Sister Mary Scullion is with Project Hope that helps the homeless.
"Obviously, as more public places close the ability for people experiencing homeless to wash their hands is limited,” said Scullion. She says the city is working with homeless agencies to continue operating medical service and feeding operations.
"The existing protocols such as not congregating in large numbers I know that many of the food dining facilities or soup kitchens have begun to give out brown bag lunches or dinners. This situation is only exacerbated by their homelessness," said Scullion.
A city's spokesperson for the mayor's office released the following statement:
"Homelessness and hunger don’t go away when a public health emergency emerges like the one we are facing now. While simply being homeless does not make one likely to transmit the disease, the fact is that people experiencing homelessness are extremely vulnerable to sickness in general as a result of the trauma and instability of being without a home. And the longer someone is out there, the worse the health outcomes become. While people in shelter do have greater access to hygiene, sanitation, and healthcare, the inability to observe the best social distancing provided by a private home are realities that limit prevention options.
The City is keeping the needs and interests of people experiencing homelessness is front and center in the emergency activation. The Office of Homeless Services is literally in the Emergency Operations Center alongside public health, law enforcement and other agencies.

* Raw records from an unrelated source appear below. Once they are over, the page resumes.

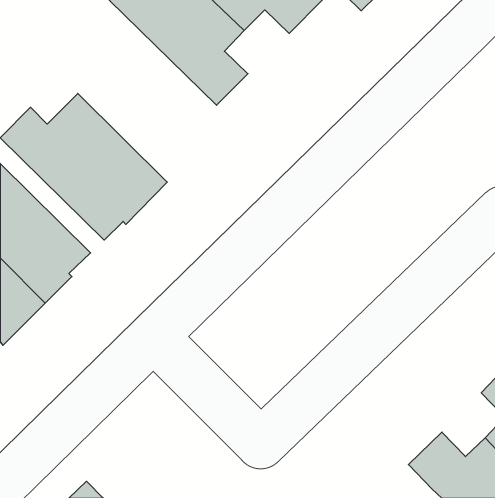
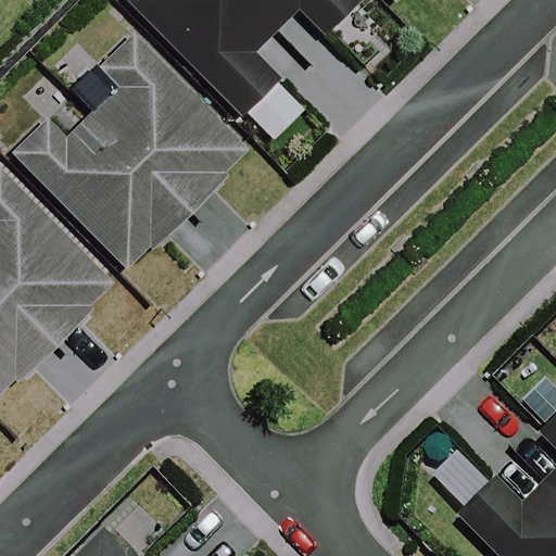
building: none -> [94,31,243,201]

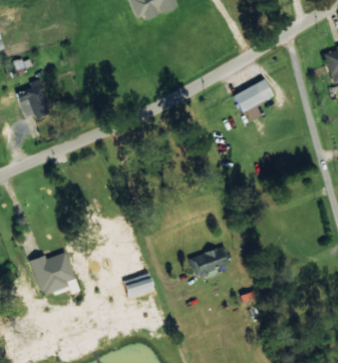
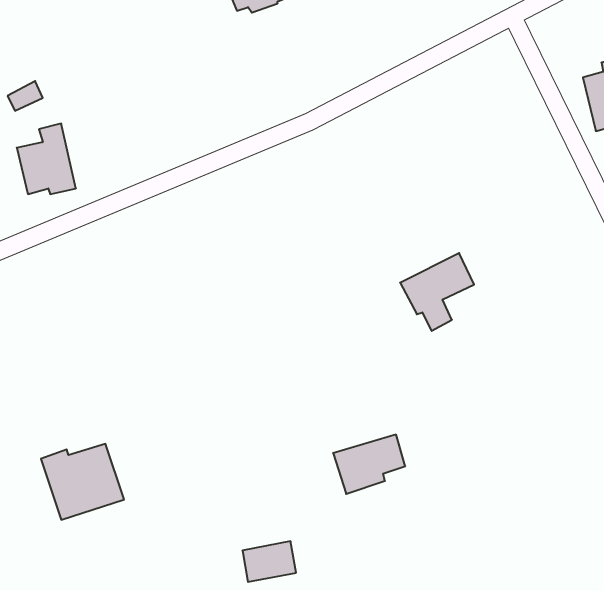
building: [233,79,273,121] -> [400,253,474,331]
building: [124,275,153,297] -> [242,541,296,582]

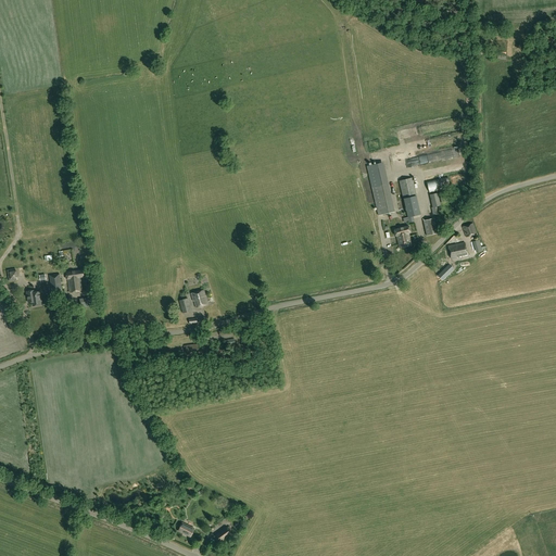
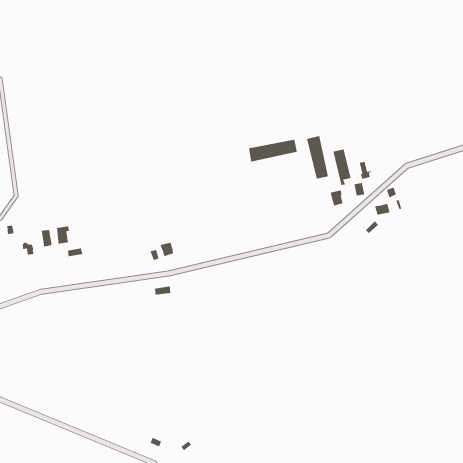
building: none -> [248,139,298,162]

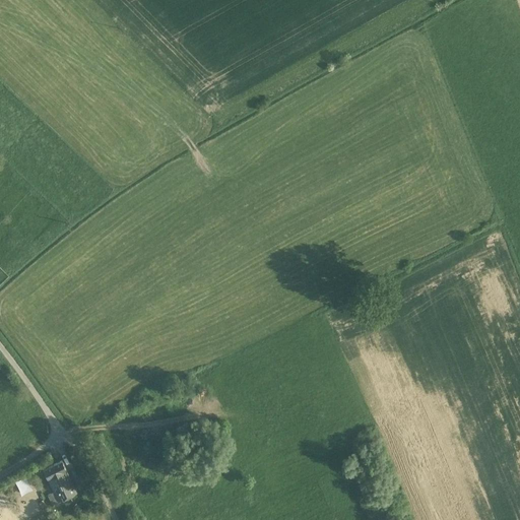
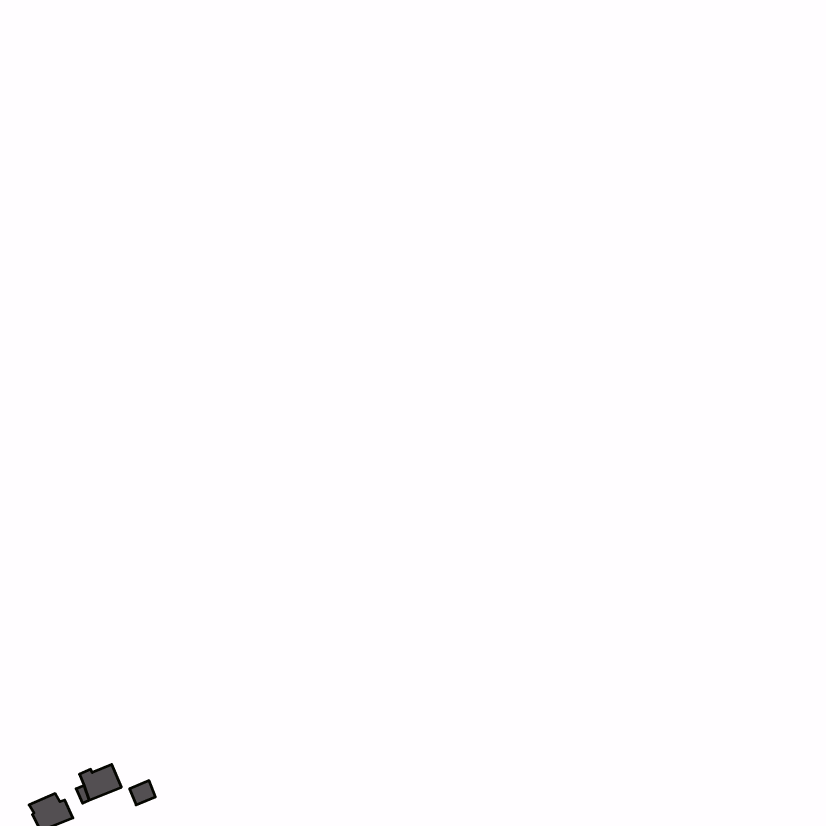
building: [43,461,70,486] -> none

For those on the street, OHS is providing basic information about the virus and how they can get both shelter and healthcare. Outreach teams are largely doing this while also distributing hand sanitizer, water, hygiene kits, and a helping hand. For those in shelter, OHS teams are observing preventative measures like handwashing, coughing and sneezing into the elbow, and social distancing as much as possible. For instance, we’re delivering individual meals in many cases instead of the typical large, sit down gathering. We are reviewing protocols and interacting with health officials hourly to respond to emerging needs.
OHS is also looking at how possible simple screenings might work at intake and what to do in various hypothetical situations. Working through the Emergency Operation Center we are working to make additional supplies available, exploring options for quarantine should complete social isolation be called for and trying to reduce both risk and exposure for staff and participants.
While this is an unprecedented situation, the Office of Homeless Services is doing what we do every cold and flu season and have done each time a new virus appears: we’re in constant close contact with health officials, relying on science and putting that together with our trauma-informed approach."